8. Section 331 A of the 1950 Act comes in play only when a
question arises or raised with regard to the purposes for which the land in
question is being used. What is proposed by inclusion of proposed para 22
A is that an issue with regard to purpose for which the land in dispute is
being used may be framed and referred to the Assistant Collector for
determination. But, the question is that the purpose for which the land in
dispute is being used has already been stated by the revisionist in his
written statement. At the time of framing of issue, it was never raised. The
issue was not framed. Does it mean that the parties were in an agreement
about the purpose for which the land in dispute was being used?
9. Insofar as, proposed para 30 A for its inclusion in the written
statement is concerned, it is merely repetition of para 22 of the written
statement, in which, already the revisionist has taken a plea that the suit is
barred by the provisions of Section 331 of the 1950 Act.

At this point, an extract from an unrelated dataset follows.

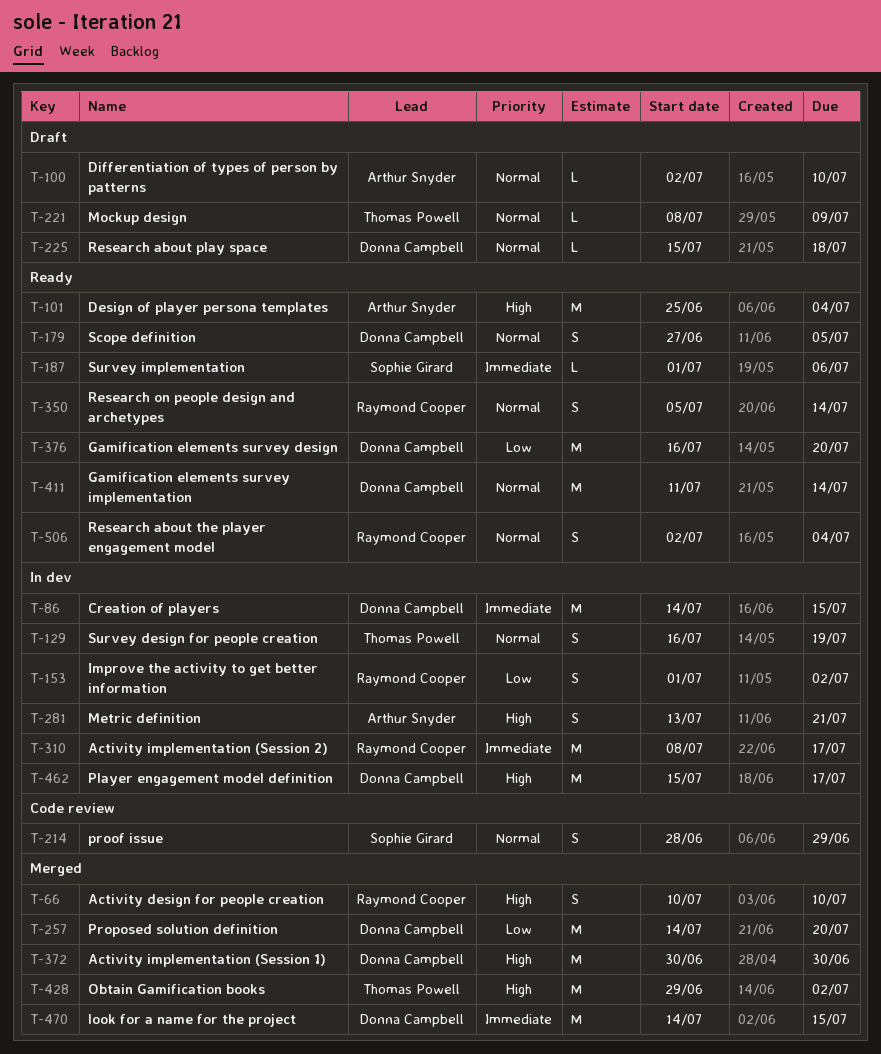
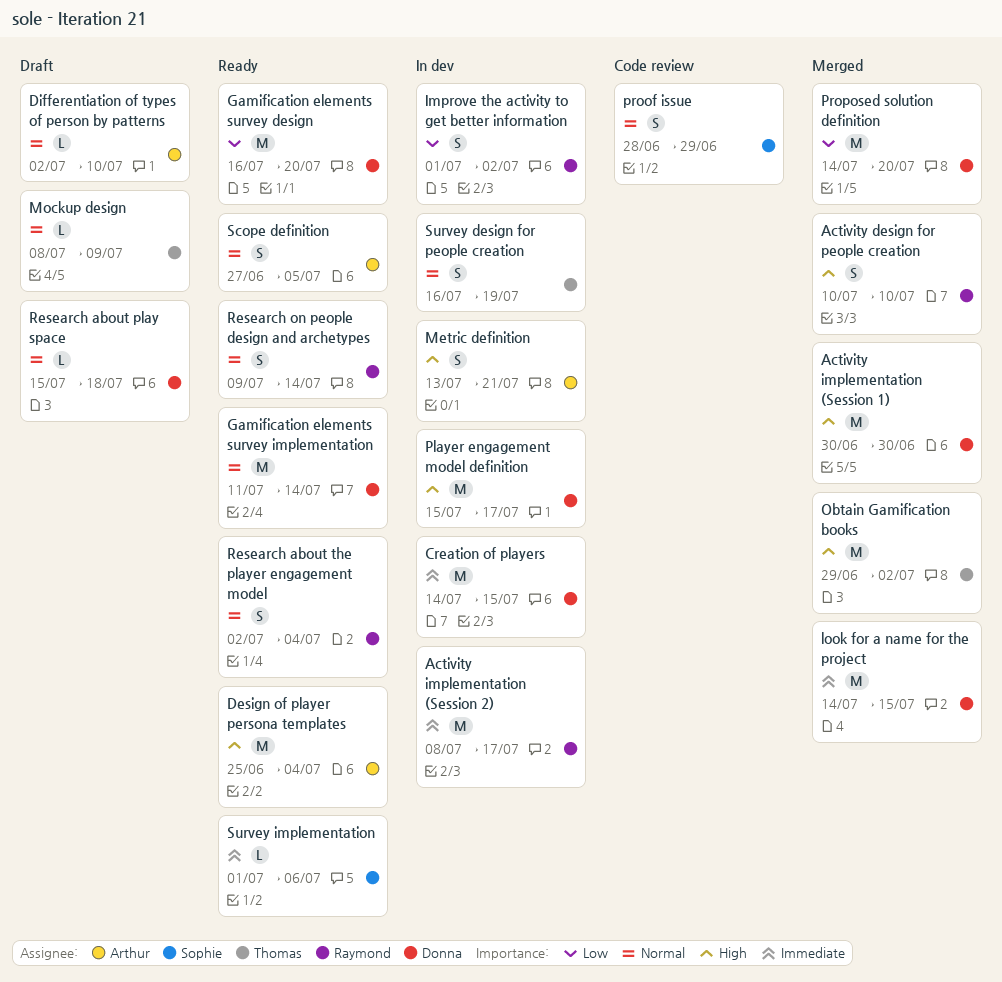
Research on people design and archetypes, start: Jul 5 -> Jul 9
Scope definition, owner: Donna Campbell -> Arthur Snyder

10. Therefore, in view of the forgoing discussion, this Court is of the
view that the court below did not commit any error in rejecting the
amendment application. But, undoubtedly, while deciding the amendment
application, the court below has gone a long way to record conclusive
findings on various other aspects which could have been conveniently
ignored. But, since it is recorded this Court observes that such conclusive
findings, except rejection of the amendment application, should not be
read at the final stage of the suit.
11. Learned counsel for the revisionists at this stage seeks liberty
to move a fresh application for framing of an additional issue with regard
to the purposes for which the land in dispute is being used.
11. At it, learned counsel appearing for respondent no.1 would
submit that this is nothing but another trick of the revisionists to further
procrastinate the trial of the suit.
12. Framing of issues is, in fact, a task entrusted with the Court.

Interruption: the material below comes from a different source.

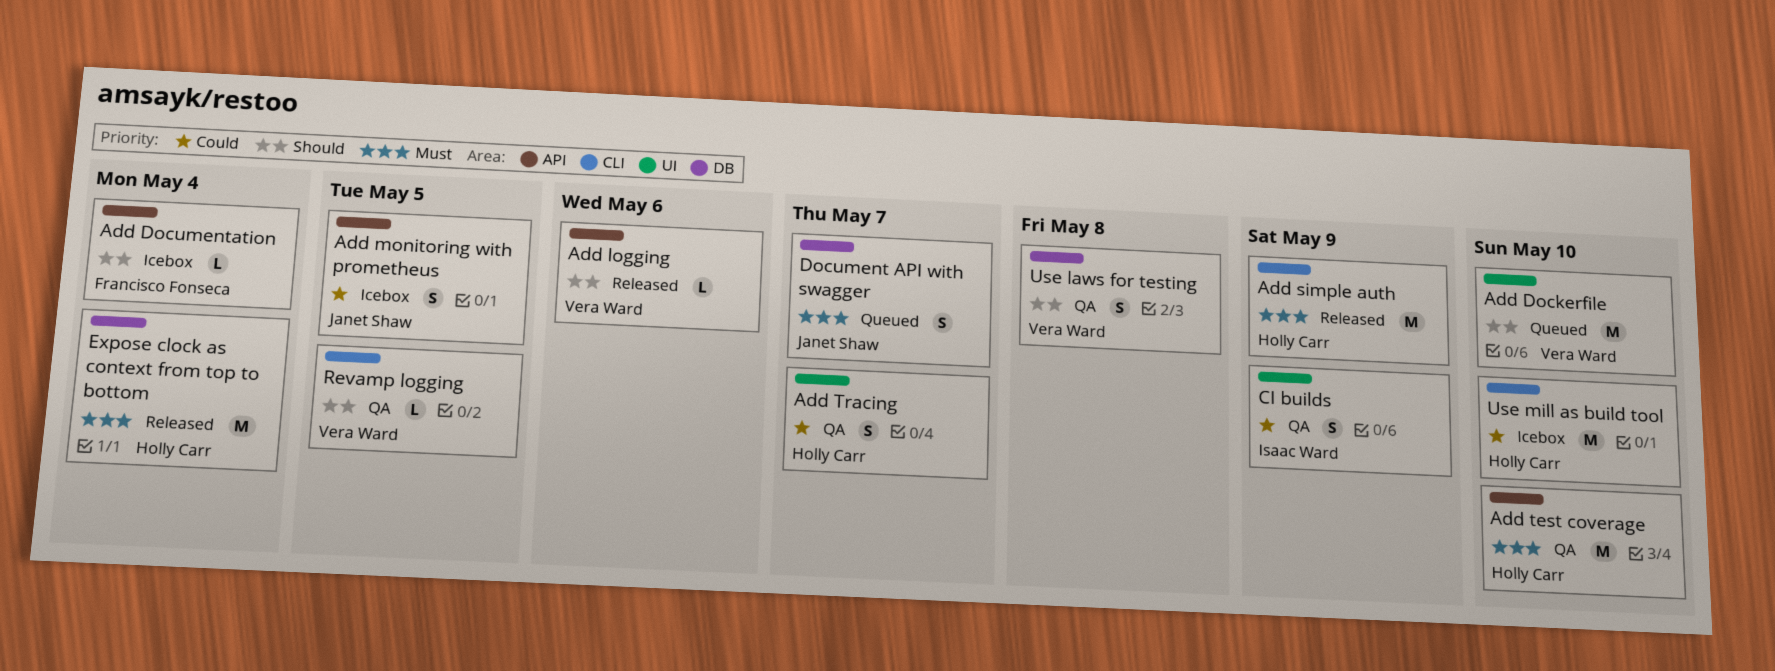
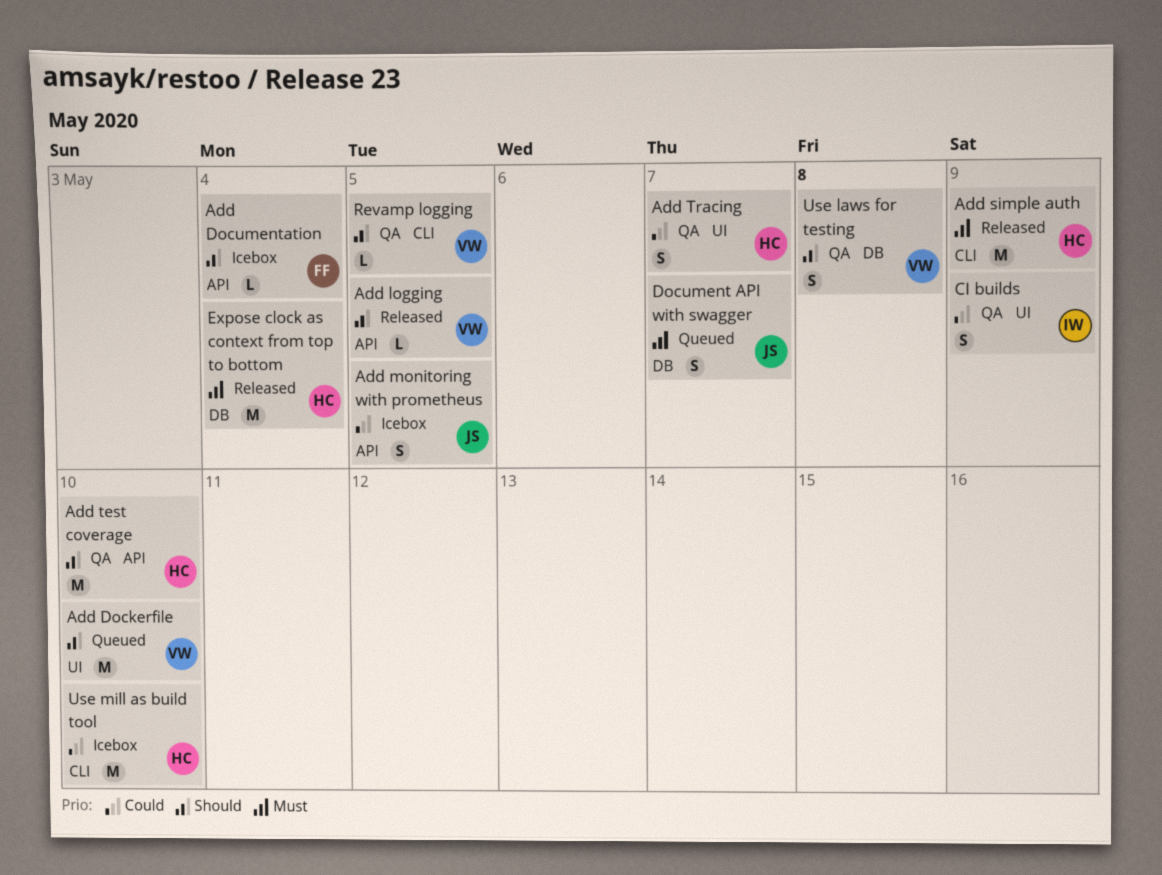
Add logging, due: May 6 -> May 5
Add test coverage, priority: Must -> Should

It is not a choice of convenience of the parties as to which issue is to be
framed. Based on pleadings, on disputed material questions and facts and
laws, issues are framed and undoubtedly, if required, additional issues are
framed. In civil suit at any stage, if a party feels that some kind of
application, as is permissible under law, is to be moved, the party is free to
move such application. For such purpose the liberty from this Court is not
required. This Court leaves it as it.
13. On behalf of the respondent no.1, it is submitted that in view
of the earlier direction of the Court the trial of the suit was to be concluded
within a period of one year, but because of this revision it has been
delayed. Therefore, direction may be issued that in case, any application is
filed that may be decided with all promptitude.
14. Needless to say, this Court had once requested the learned
trial court to expedite the disposal of the suit, preferably within a time
limit, as stated hereinbefore .It need no reiteration.
15. With the above observation the revision is dismissed.